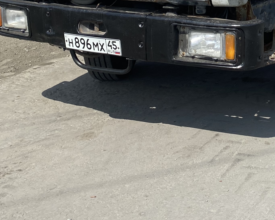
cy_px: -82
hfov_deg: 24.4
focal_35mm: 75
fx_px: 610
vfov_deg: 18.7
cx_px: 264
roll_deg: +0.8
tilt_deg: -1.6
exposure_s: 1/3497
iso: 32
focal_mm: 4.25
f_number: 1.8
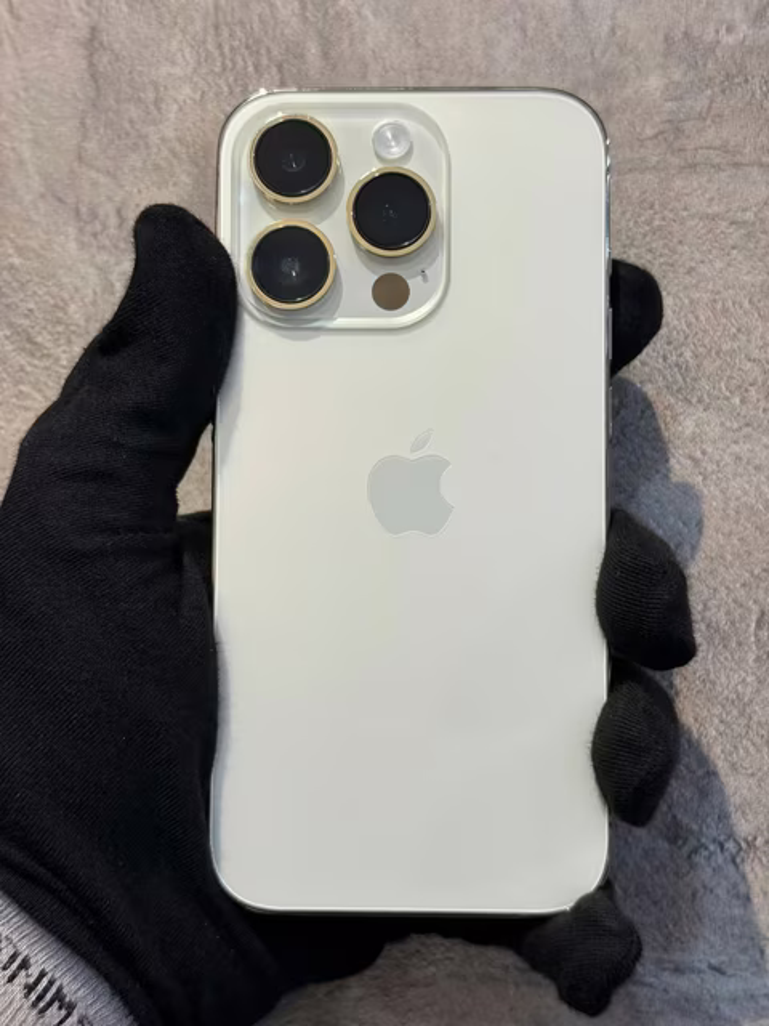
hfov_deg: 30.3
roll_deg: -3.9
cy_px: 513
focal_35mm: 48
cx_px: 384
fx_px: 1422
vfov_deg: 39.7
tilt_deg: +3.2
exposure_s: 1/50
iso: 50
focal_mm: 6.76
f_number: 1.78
────────────────────────────────────────
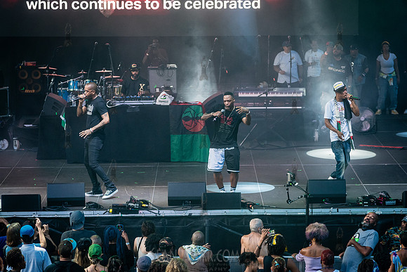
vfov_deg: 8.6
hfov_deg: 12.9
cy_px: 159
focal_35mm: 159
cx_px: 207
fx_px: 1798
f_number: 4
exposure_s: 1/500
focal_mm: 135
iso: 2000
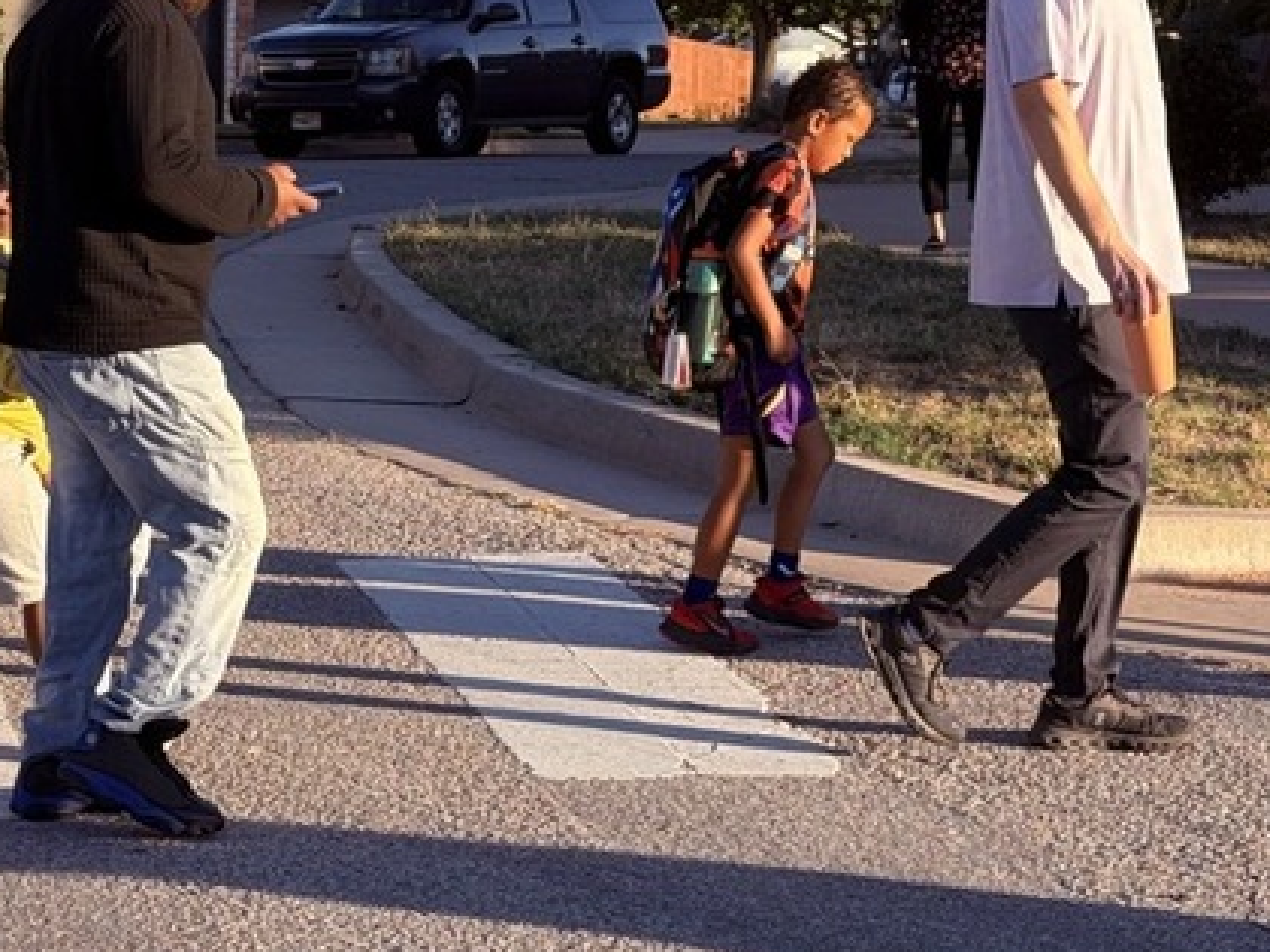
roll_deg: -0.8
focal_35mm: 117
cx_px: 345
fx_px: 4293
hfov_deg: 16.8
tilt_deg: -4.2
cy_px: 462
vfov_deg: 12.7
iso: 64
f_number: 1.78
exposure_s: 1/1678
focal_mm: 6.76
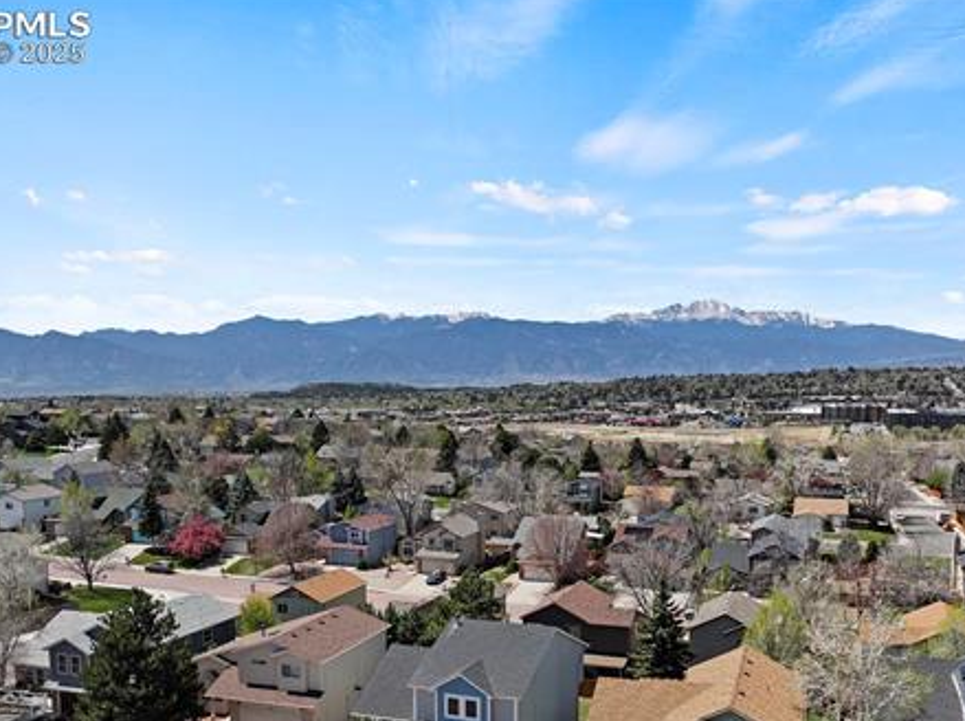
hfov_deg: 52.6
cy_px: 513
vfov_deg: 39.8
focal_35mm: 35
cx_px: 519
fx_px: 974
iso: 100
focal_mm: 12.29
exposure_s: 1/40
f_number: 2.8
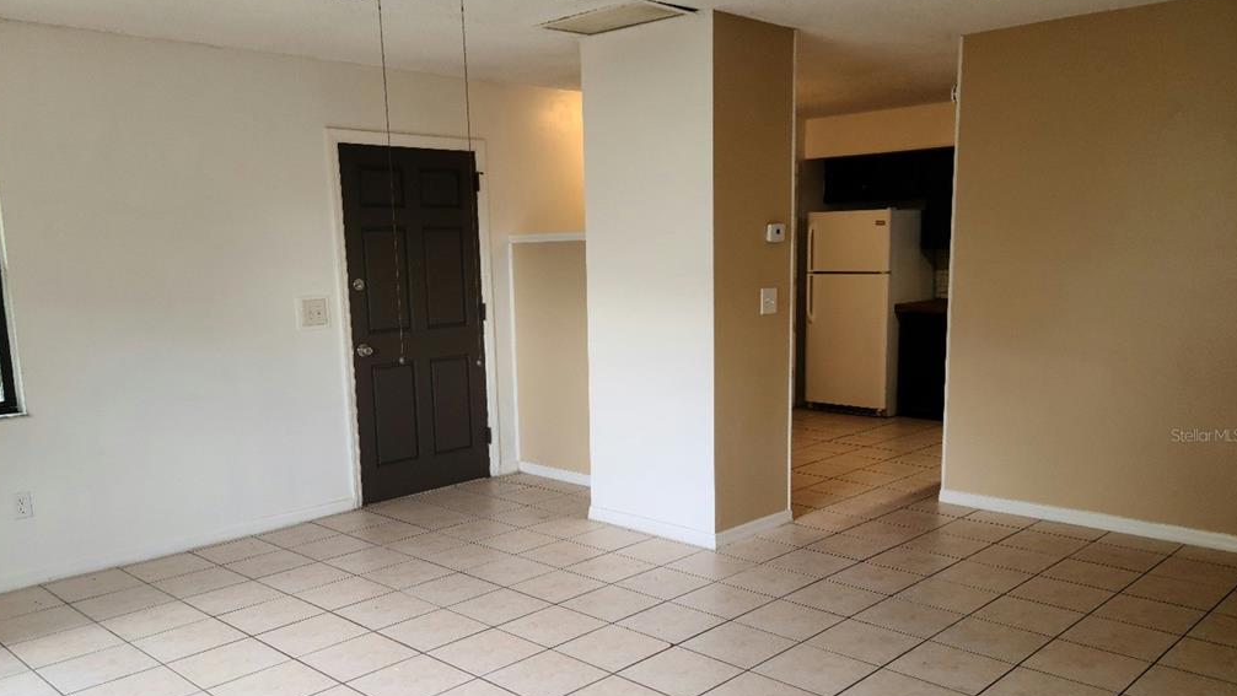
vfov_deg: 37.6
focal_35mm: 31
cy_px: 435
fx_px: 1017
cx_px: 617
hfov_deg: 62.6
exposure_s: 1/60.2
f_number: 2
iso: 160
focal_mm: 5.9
────────────────────────────────────────
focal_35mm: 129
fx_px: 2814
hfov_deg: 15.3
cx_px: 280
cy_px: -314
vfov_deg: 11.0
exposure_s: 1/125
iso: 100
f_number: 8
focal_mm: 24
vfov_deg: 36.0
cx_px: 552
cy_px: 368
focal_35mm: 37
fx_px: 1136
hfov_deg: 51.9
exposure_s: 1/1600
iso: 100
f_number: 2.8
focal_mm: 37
────────────────────────────────────────
■ The task ■
Look above for the line with "vfov_deg: 37.6" and the line with "focal_mm: 5.9". Write out those two lines and all the lines between them, exactly, and no others.

■ Reply to the task ■
vfov_deg: 37.6
focal_35mm: 31
cy_px: 435
fx_px: 1017
cx_px: 617
hfov_deg: 62.6
exposure_s: 1/60.2
f_number: 2
iso: 160
focal_mm: 5.9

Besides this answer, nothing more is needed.